The Election of 1800; Breaking the Tie (pages 297–298)
Who won the election of 1800?
Two parties had candidates in the presidential election of 1800. They were the Federalists and the Democratic-Republicans. The Democratic- Republicans argued that the Federalists’ Alien and Sedition Acts violated the Bill of Rights. The Federalists called the Democratic-Republicans radicals—people who take extreme political positions. The Federalists’ candidate, President John Adams, lost the election. But there was a tie between two Democratic-Republican candidates—Thomas Jefferson and Aaron Burr.
According to the Constitution, the House of Representatives had to choose between Burr and Jefferson. The Federalists, however, still controlled the House of Representatives. It was true that the Democratic-Republicans wanted Jefferson as their president. Even so, the Federalists would decide the winner. Members of the House of Representatives voted 36 times before finally electing Jefferson as president. Burr became vice-president.
1. How was the election of 1800 decided?
The Talented Jefferson; Jefferson’s Philosophy (pages 298–299)
What were Jefferson’s thoughts about the country?
Thomas Jefferson was one of the United States most talented presidents. He was a skilled violinist, horseman, and amateur scientist. Jefferson was also an architect. He helped in the planning and design of Washington, D.C. Jefferson loved to read, too. His book collection became the core of the Library of Congress. As president, Jefferson tried to unite Americans by promoting a common way of life.
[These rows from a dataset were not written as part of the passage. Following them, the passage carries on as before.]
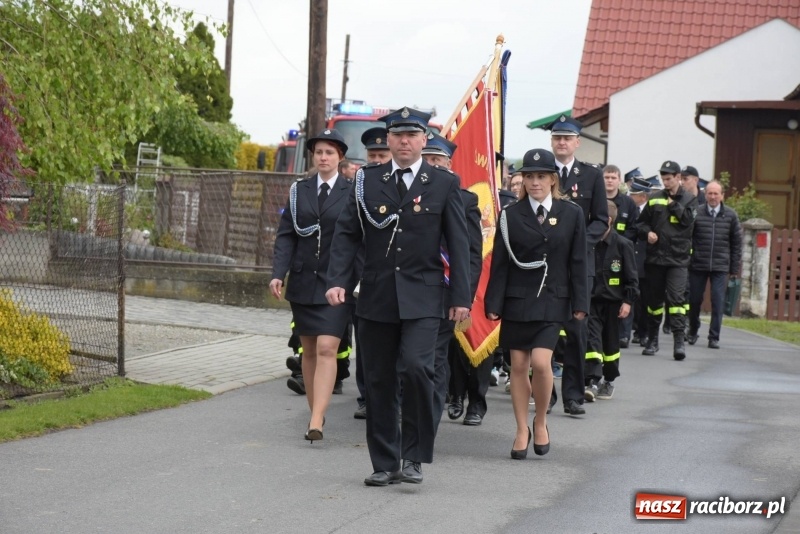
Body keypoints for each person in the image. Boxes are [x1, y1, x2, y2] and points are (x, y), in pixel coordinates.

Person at [326, 107, 471, 487]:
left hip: (424, 296)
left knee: (418, 368)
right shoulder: (366, 182)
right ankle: (385, 462)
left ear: (424, 140)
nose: (404, 141)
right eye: (397, 135)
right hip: (376, 296)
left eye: (412, 135)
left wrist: (462, 297)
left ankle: (415, 455)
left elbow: (460, 244)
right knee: (378, 380)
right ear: (388, 140)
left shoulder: (443, 183)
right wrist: (339, 279)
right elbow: (346, 233)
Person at [485, 148, 588, 458]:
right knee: (518, 365)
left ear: (552, 179)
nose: (534, 182)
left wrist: (580, 301)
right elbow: (500, 263)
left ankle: (540, 420)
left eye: (541, 176)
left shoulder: (571, 214)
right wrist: (493, 302)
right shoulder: (510, 215)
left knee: (542, 364)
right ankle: (521, 428)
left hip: (553, 298)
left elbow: (579, 261)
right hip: (518, 298)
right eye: (528, 176)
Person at [269, 128, 356, 443]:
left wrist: (352, 278)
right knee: (308, 350)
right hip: (304, 280)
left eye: (329, 153)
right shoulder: (299, 190)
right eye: (319, 152)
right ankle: (314, 412)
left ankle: (318, 417)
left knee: (327, 348)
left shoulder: (351, 191)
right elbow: (287, 234)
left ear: (340, 157)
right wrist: (279, 272)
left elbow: (358, 239)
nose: (323, 157)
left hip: (337, 284)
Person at [417, 133, 482, 429]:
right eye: (427, 159)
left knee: (437, 354)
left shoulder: (465, 199)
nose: (432, 164)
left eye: (437, 160)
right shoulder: (411, 193)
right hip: (414, 286)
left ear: (449, 163)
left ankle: (430, 410)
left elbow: (470, 254)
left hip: (445, 290)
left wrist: (464, 297)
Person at [549, 115, 608, 416]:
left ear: (577, 142)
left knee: (576, 331)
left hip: (578, 267)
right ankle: (545, 393)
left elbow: (600, 219)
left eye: (567, 138)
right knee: (544, 331)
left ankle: (573, 395)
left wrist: (581, 245)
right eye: (557, 137)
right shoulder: (542, 172)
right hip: (545, 264)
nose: (561, 142)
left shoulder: (591, 175)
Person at [637, 160, 697, 360]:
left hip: (678, 260)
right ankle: (652, 341)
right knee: (653, 302)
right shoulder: (654, 199)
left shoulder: (689, 199)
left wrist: (674, 205)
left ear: (678, 177)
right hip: (655, 259)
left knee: (676, 300)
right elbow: (641, 224)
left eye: (669, 179)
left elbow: (689, 222)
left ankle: (679, 343)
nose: (666, 183)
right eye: (663, 179)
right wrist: (648, 233)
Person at [352, 127, 392, 420]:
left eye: (382, 155)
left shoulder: (396, 183)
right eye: (372, 155)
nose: (376, 160)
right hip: (362, 274)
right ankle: (366, 395)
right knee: (365, 342)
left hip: (393, 273)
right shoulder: (361, 184)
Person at [584, 200, 638, 402]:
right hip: (592, 301)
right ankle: (592, 380)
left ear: (607, 221)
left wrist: (628, 301)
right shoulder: (589, 243)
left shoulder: (623, 245)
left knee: (611, 344)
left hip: (614, 304)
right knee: (593, 339)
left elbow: (632, 277)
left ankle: (609, 379)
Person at [687, 180, 743, 349]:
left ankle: (714, 337)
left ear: (722, 195)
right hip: (698, 264)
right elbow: (688, 238)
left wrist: (734, 268)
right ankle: (692, 330)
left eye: (716, 193)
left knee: (717, 301)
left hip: (720, 266)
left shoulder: (731, 216)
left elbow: (736, 244)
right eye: (709, 193)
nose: (712, 197)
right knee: (694, 300)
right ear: (705, 195)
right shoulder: (696, 212)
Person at [627, 177, 652, 347]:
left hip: (645, 260)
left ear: (643, 196)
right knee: (629, 297)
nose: (630, 196)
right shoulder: (630, 209)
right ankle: (628, 331)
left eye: (633, 194)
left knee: (645, 299)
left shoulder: (650, 210)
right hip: (630, 259)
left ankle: (643, 332)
He wanted the United States to be a nation of independent farmers. He did not like the crowded city life he had seen in Europe. He believed that a nation of independent farmers would have strong morals and good democratic values. As president, Jefferson lived a simple life. He believed in a modest role for the central government, too.
2. What kind of nation did Jefferson want?
Undoing Federalist Programs; Marshall and the Judiciary (pages 300–301)
Why did Jefferson have little power over the courts?
Jefferson thought that the central government should have less power than it did under the Federalists. He sought to end many Federalist programs.
Jefferson asked Congress—now controlled by his party—to let the Alien and Sedition Acts end. It did, and Jefferson released people imprisoned under the acts. Congress also ended many taxes passed by the Federalists, including the whiskey tax. The loss of tax moneys lowered the government’s income. To save money, Jefferson reduced the number of government employees and the size of the military.
Jefferson also tried to replace the financial system set up by Federalist Alexander Hamilton. Hamilton’s system relied on a certain amount of government debt. He thought that people who were owed money by their government would make sure that the government was run well. Jefferson, however, was against public debt. He worked hard to reduce the amount of money the government owed.
Jefferson had less power over the courts. Under the Judiciary Act of 1801, John Adams had appointed as many Federalist judges as he could before Jefferson took office. This meant that the new Democratic-Republican president faced a firmly Federalist judiciary. Adams had also appointed Federalist John Marshall as Chief Justice of the Supreme Court. Marshall served as Chief Justice for over 30 years. During that time, the Supreme Court upheld federal authority and strengthened the federal courts.
3. How did the Judiciary Act of 1801 affect Jefferson’s power over the courts?
Marbury v. Madison (page 301)
What was the ruling in Marbury v. Madison?
Before Jefferson took office, President Adams had selected a man named William Marbury for a job in Washington, D.C. But when Jefferson took office, his Secretary of State, James Madison, refused to give Marbury his job. Marbury sued, and the case went to the Supreme Court. In the case known as, Marbury v. Madison, John Marshall ruled that the law under which Marbury sued was unconstitutional—that is, it went against the law of the Constitution. Marbury did not get his job.
The Supreme Court had decided against Marbury. But the Court’s decision had another result. By declaring a law unconstitutional, the Court established the principle of judicial review. This principle says that the Supreme Court is the branch of government that has the power to say exactly what the Constitution means. If the Supreme Court says that a law goes against the Constitution, then that law cannot be put into effect.
4. How did Marshall rule in Marbury v. Madison?